Worm Breeder's Gazette 14(3): 15 (June 1, 1996)
These abstracts should not be cited in bibliographies. Material contained herein should be treated as personal communication and should be cited as such only with the consent of the author.
Department of Biology, Faculty of Science, Kobe University, Rokkodai, Nadaku, Kobe 657, Japan
We have isolated a C. elegans cDNA (accession no. U24189) that encodes a putative 388 amino-acid RNA-binding protein with two RNA recognition motifs (RRMs). The RNA-binding protein shows extensive similarity to the spliceosome-associated protein 49 (SAP 49) which has been shown to be tightly involved in U2 snRNP function in mammalian cells (Champion-Arnaud and Reed, Genes Dev. 8, 1974-83, 1994). Surprisingly, the cDNA also contains two additional ORFs upstream of the coding region for the C. elegans SAP 49 homologue (cSAP49). The product deduced from the first ORF shows no homology with any known protein, whereas the product of the second ORF encodes an actin-related protein. Since very short spacer regions containing the possible poly(A) and 3' splice sites are present between these ORFs, and since these ORFs are continuous in the genome sequence (CEC08B11; accession no. Z46676), it is suggested that these ORFs are first transcribed in a single primary transcript and then processed into three independent mRNAs by trans-splicing mechanism.

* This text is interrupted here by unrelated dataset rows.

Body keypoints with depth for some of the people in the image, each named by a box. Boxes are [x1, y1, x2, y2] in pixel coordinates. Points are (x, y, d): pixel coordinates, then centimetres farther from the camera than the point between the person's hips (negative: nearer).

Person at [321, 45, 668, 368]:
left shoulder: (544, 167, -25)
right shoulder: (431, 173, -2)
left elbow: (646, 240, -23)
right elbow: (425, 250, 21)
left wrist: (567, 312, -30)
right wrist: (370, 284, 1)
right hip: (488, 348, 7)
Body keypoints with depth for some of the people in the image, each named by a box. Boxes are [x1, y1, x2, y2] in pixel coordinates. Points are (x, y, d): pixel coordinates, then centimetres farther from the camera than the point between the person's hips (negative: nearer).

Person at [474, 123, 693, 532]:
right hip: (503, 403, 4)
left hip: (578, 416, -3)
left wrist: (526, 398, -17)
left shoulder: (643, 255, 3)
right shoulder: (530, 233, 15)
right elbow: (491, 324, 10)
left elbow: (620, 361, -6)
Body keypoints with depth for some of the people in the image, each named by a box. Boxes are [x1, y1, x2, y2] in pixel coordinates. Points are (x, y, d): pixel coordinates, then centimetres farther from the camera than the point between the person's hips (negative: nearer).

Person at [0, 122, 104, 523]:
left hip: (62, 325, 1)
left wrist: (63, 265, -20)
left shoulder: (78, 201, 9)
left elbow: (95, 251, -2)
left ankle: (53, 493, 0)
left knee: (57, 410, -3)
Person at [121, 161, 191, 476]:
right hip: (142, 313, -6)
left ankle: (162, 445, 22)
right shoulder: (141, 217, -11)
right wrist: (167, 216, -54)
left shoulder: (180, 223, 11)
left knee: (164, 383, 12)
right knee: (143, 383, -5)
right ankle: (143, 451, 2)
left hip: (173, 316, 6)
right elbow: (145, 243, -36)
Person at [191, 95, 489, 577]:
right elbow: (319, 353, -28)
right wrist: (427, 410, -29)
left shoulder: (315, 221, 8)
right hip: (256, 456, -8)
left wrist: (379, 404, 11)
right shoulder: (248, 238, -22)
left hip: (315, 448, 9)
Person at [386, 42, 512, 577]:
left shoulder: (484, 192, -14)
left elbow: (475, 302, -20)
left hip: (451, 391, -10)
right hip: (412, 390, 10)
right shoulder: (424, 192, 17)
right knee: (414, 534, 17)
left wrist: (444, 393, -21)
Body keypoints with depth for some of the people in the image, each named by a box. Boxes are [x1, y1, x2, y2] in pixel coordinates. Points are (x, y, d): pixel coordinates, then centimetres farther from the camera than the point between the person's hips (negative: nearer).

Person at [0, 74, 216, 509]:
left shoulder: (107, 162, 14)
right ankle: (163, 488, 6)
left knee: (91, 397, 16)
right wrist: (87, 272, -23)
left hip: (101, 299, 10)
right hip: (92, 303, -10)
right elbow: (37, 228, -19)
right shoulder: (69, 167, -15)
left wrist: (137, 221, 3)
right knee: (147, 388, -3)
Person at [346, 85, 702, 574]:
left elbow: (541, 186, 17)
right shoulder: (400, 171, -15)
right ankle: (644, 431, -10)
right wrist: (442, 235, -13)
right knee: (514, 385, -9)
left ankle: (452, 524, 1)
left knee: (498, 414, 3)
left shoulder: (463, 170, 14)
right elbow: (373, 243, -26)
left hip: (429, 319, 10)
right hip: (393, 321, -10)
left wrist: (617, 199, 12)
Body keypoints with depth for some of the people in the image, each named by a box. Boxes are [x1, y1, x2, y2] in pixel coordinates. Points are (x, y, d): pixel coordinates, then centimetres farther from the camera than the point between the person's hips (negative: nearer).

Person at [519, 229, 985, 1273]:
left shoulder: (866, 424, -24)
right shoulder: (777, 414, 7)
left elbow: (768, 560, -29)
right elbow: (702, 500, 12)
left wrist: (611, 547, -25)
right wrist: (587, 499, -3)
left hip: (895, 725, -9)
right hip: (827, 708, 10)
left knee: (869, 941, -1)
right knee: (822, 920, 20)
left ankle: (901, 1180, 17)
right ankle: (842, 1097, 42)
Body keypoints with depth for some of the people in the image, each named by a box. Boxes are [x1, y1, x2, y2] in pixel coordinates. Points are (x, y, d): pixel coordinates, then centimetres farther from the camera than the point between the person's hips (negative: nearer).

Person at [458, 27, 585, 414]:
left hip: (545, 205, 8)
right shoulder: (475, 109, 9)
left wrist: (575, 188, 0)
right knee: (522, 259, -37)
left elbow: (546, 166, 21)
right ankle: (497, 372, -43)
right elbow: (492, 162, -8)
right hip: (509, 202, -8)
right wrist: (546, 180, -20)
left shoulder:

Indeed, we confirmed three different mRNAs corresponding to the three putative proteins by Northernblot analysis. By microinjection of the GFP- and LacZ-fusion constructs of cSAP49 under the control of the native promoter, we have found that it is expressed at the restricted regions of the developing worm, mainly in the nuclei of intestine tissues. This expression pattern is puzzling because the human SAP 49 is thought to bear the essential function in all cells. In addition, using an in vitro selection method, we have demonstrated that cSAP49 possesses specific RNA binding ability which is attributed to the second RRM. Its RNA binding is in essentially a sequence-specific manner but is affected by the surrounding sequence context, suggesting that cSAP49 may recognize the secondary or tertiary structure as an additive information. We speculate that a possible target for the cSAP49 may be the U2 snRNA since it is highly structured and contains a sequence similar to a part of the consensus sequence of cSAP49-selected RNAs. We are currently examining whether cSAP49 really binds to the U2 snRNA in the presence or absence of another U2-associated protein SAP 145, and whether there would be other tissue-specific SAP 49 homologue in C. elegans.